Input material:

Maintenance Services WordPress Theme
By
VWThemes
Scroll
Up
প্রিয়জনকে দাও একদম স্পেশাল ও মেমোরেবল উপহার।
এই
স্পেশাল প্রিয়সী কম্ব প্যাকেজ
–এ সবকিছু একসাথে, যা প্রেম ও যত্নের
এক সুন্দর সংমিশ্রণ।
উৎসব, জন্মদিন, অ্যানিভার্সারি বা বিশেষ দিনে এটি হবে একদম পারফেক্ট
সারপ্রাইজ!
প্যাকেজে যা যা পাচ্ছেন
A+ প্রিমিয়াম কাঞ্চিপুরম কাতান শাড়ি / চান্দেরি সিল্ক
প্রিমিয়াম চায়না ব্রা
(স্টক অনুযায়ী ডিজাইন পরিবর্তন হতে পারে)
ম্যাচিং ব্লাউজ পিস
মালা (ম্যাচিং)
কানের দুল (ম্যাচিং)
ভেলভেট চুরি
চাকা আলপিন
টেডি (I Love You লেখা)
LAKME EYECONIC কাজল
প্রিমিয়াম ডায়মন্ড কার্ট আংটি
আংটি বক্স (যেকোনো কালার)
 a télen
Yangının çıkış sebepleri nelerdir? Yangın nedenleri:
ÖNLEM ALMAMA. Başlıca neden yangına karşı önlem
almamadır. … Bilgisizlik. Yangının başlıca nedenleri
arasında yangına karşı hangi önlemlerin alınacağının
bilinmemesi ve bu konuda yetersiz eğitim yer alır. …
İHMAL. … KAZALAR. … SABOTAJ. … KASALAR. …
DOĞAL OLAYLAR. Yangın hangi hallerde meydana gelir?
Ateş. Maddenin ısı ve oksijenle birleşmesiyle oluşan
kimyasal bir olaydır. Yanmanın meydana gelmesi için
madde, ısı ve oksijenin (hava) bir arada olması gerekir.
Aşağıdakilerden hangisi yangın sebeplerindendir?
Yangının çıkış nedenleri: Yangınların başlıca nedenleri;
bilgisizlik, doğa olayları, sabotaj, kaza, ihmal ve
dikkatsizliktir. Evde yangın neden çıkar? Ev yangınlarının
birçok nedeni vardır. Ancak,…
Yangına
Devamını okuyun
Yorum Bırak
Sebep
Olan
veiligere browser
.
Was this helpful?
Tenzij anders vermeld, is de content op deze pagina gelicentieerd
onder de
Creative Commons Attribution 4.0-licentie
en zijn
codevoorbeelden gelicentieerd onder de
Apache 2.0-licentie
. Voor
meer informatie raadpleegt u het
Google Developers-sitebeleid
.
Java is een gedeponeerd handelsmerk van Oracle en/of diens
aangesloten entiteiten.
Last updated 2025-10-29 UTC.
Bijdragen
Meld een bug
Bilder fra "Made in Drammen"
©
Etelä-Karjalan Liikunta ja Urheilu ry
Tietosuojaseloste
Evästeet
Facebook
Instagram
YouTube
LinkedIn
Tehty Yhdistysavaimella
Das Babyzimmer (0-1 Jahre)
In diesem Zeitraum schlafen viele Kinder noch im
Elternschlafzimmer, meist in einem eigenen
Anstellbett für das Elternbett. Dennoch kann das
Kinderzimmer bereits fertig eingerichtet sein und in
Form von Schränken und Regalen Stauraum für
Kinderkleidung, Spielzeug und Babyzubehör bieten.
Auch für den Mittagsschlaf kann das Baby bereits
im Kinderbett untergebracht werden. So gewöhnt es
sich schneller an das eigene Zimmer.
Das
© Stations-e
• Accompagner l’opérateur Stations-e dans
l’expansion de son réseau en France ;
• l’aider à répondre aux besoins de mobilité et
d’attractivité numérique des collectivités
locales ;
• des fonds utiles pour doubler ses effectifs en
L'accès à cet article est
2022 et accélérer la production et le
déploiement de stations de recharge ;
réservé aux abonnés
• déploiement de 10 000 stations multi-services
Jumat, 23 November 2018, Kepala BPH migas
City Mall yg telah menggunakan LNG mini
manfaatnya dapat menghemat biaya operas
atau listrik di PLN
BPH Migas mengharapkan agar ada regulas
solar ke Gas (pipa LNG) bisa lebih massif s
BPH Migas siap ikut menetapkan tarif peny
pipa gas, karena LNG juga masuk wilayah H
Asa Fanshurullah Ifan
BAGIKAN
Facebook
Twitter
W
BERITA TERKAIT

Instruction:
Starting at the first of the lines above and ending at the line that contains "Aşağıdakilerden hangisi yangın", switch "Maintenance Services" to "Repair Services". Reproduce only that span, leaving everything else in it unchanged.

Response to this task:
Repair Services WordPress Theme
By
VWThemes
Scroll
Up
প্রিয়জনকে দাও একদম স্পেশাল ও মেমোরেবল উপহার।
এই
স্পেশাল প্রিয়সী কম্ব প্যাকেজ
–এ সবকিছু একসাথে, যা প্রেম ও যত্নের
এক সুন্দর সংমিশ্রণ।
উৎসব, জন্মদিন, অ্যানিভার্সারি বা বিশেষ দিনে এটি হবে একদম পারফেক্ট
সারপ্রাইজ!
প্যাকেজে যা যা পাচ্ছেন
A+ প্রিমিয়াম কাঞ্চিপুরম কাতান শাড়ি / চান্দেরি সিল্ক
প্রিমিয়াম চায়না ব্রা
(স্টক অনুযায়ী ডিজাইন পরিবর্তন হতে পারে)
ম্যাচিং ব্লাউজ পিস
মালা (ম্যাচিং)
কানের দুল (ম্যাচিং)
ভেলভেট চুরি
চাকা আলপিন
টেডি (I Love You লেখা)
LAKME EYECONIC কাজল
প্রিমিয়াম ডায়মন্ড কার্ট আংটি
আংটি বক্স (যেকোনো কালার)
 a télen
Yangının çıkış sebepleri nelerdir? Yangın nedenleri:
ÖNLEM ALMAMA. Başlıca neden yangına karşı önlem
almamadır. … Bilgisizlik. Yangının başlıca nedenleri
arasında yangına karşı hangi önlemlerin alınacağının
bilinmemesi ve bu konuda yetersiz eğitim yer alır. …
İHMAL. … KAZALAR. … SABOTAJ. … KASALAR. …
DOĞAL OLAYLAR. Yangın hangi hallerde meydana gelir?
Ateş. Maddenin ısı ve oksijenle birleşmesiyle oluşan
kimyasal bir olaydır. Yanmanın meydana gelmesi için
madde, ısı ve oksijenin (hava) bir arada olması gerekir.
Aşağıdakilerden hangisi yangın sebeplerindendir?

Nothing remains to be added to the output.